I just want to make sure that what I’m doing is correct because I could not find the same question asked before, but if I structure my model as below, with the encoder as a separate module used within the autoencoder module:

class Encoder(nn.Module):
    def __init__(self):
        super(Encoder, self).__init__()

        self.encoder = nn.Sequential(
            nn.Linear(136, 136),
            nn.ReLU(),
            nn.Linear(136, 1),
        )

    def forward(self, x):
        return self.encoder(x)


class Autoencoder(nn.Module):
    def __init__(self, encoder_model):
        super(Autoencoder, self).__init__()

        self.encoder = encoder_model
        self.decoder = nn.Sequential(
            nn.Linear(1, 136),
            nn.ReLU(),
            nn.Linear(136, 136),
        )

    def forward(self, x):
        encoded = self.encoder(x)
        return self.decoder(encoded)

And then set up a model with:

encoder_model = Encoder().to(device)

unsupervised_model = Autoencoder(encoder_model).to(device)
unsupervised_criterion = nn.MSELoss()
unsupervised_optimizer = torch.optim.Adam(unsupervised_model.parameters(), lr=args.learning_rate)

When I perform unsupervised_optimizer.step() the encoder part of the autoencoder will be trained as well right, because that should be part of the computational graph?


(Vahid Mirjalili) #2

Yes, the backpropagation works for both encoder and decoder.
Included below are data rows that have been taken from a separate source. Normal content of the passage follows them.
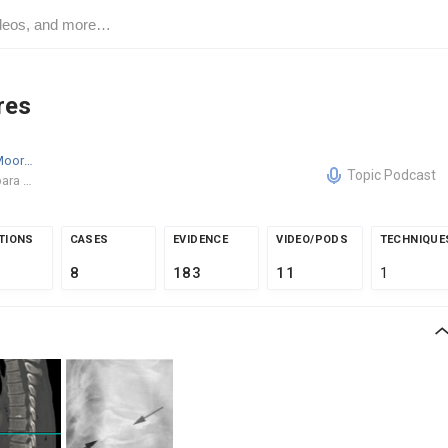
res
Derek W. Moore
MD
Topic Podcast
Santa Barbara Orthopedic Associates
TIONS
CASES
EVIDENCE
VIDEO/PODS
TECHNIQUE
8
183
11
1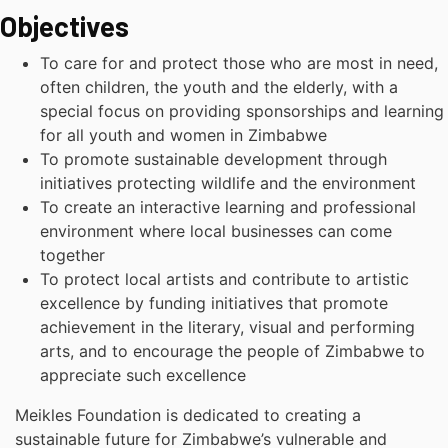
Objectives
To care for and protect those who are most in need,
often children, the youth and the elderly, with a
special focus on providing sponsorships and learning
for all youth and women in Zimbabwe
To promote sustainable development through
initiatives protecting wildlife and the environment
To create an interactive learning and professional
environment where local businesses can come
together
To protect local artists and contribute to artistic
excellence by funding initiatives that promote
achievement in the literary, visual and performing
arts, and to encourage the people of Zimbabwe to
appreciate such excellence
Meikles Foundation is dedicated to creating a
sustainable future for Zimbabwe’s vulnerable and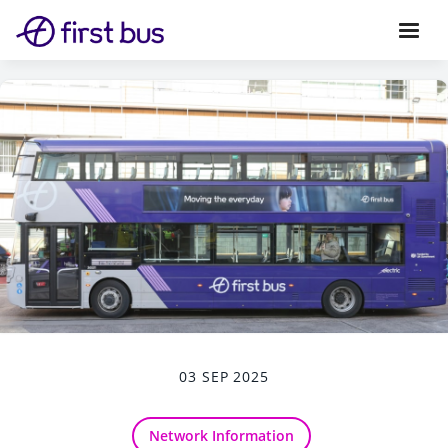
03 SEP 2025
Network Information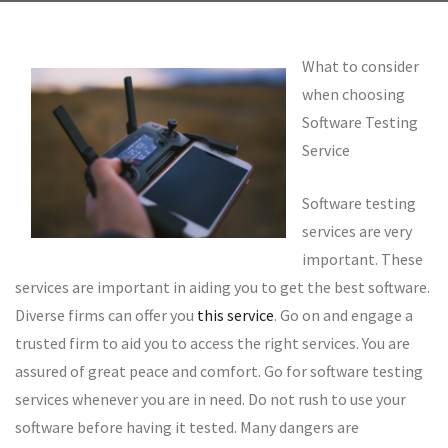
What to consider
when choosing
Software Testing
Service
Software testing
services are very
important. These
services are important in aiding you to get the best software.
Diverse firms can offer you
this service
. Go on and engage a
trusted firm to aid you to access the right services. You are
assured of great peace and comfort. Go for software testing
services whenever you are in need. Do not rush to use your
software before having it tested. Many dangers are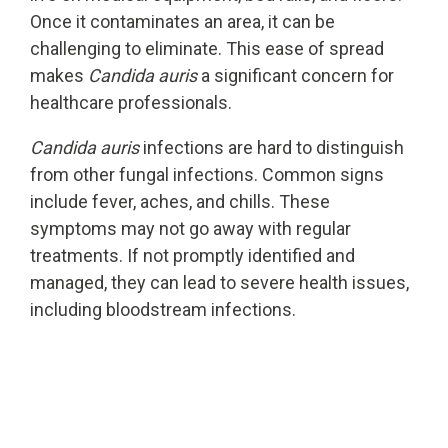
Once it contaminates an area, it can be
challenging to eliminate. This ease of spread
makes
Candida auris
a significant concern for
healthcare professionals.
Candida auris
infections are hard to distinguish
from other fungal infections. Common signs
include fever, aches, and chills. These
symptoms may not go away with regular
treatments. If not promptly identified and
managed, they can lead to severe health issues,
including bloodstream infections.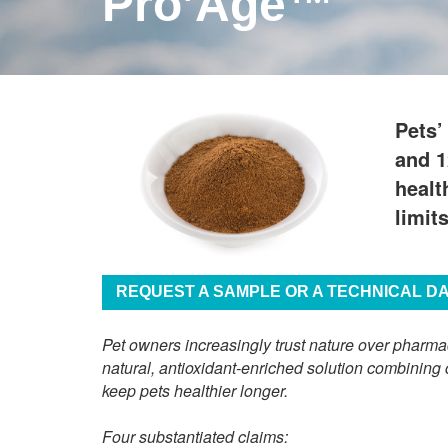
Pro’Age™
Pets’
and 1
healt
limit
REQUEST A SAMPLE OR A TECHNICAL D
Pet owners increasingly trust nature over pharma
natural, antioxidant-enriched solution combining 
keep pets healthier longer.
Four substantiated claims:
You can test that by looking at the list of paramaters in unsupervised_model.parameters():

p = list(unsupervised_model.parameters())
for w in p:
    print(w.shape)

which will print the following:

torch.Size([136, 136])
torch.Size([136])
torch.Size([1, 136])
torch.Size([1])
torch.Size([136, 1])
torch.Size([136])
torch.Size([136, 136])
torch.Size([136])

and these are all the parameters for both encoder and decoder.

Although, it’s a bit unusual to pass encoder to the autoencoder. You can define the encoder object inside Autoencdoer. The following code will achieve the same thing, but more readable.

class Autoencoder(nn.Module):
    def __init__(self):
        super(Autoencoder, self).__init__()

        self.encoder = Encoder()
        self.decoder = nn.Sequential(
            nn.Linear(1, 136),
            nn.ReLU(),
            nn.Linear(136, 136),
        )

    def forward(self, x):
        encoded = self.encoder(x)
        return self.decoder(encoded)

Then, creating an instance of the model will be with just one call:

unsupervised_model = Autoencoder().to(device)

(Charlie) #3

Thank you very much for the reply. The reason I was doing it this way was so that I could easily access the encoder model once it was trained for further supervised training. Is it better to structure my model as you have and then at the end recover the supervised model with:
supervised_model = unsupervised_model.encoder?


(Vahid Mirjalili) #4

Sure, no problem.

Yes, you can still do that. After you train your autoencoder, you can work with the submodule unsupervised_model.encoder separately.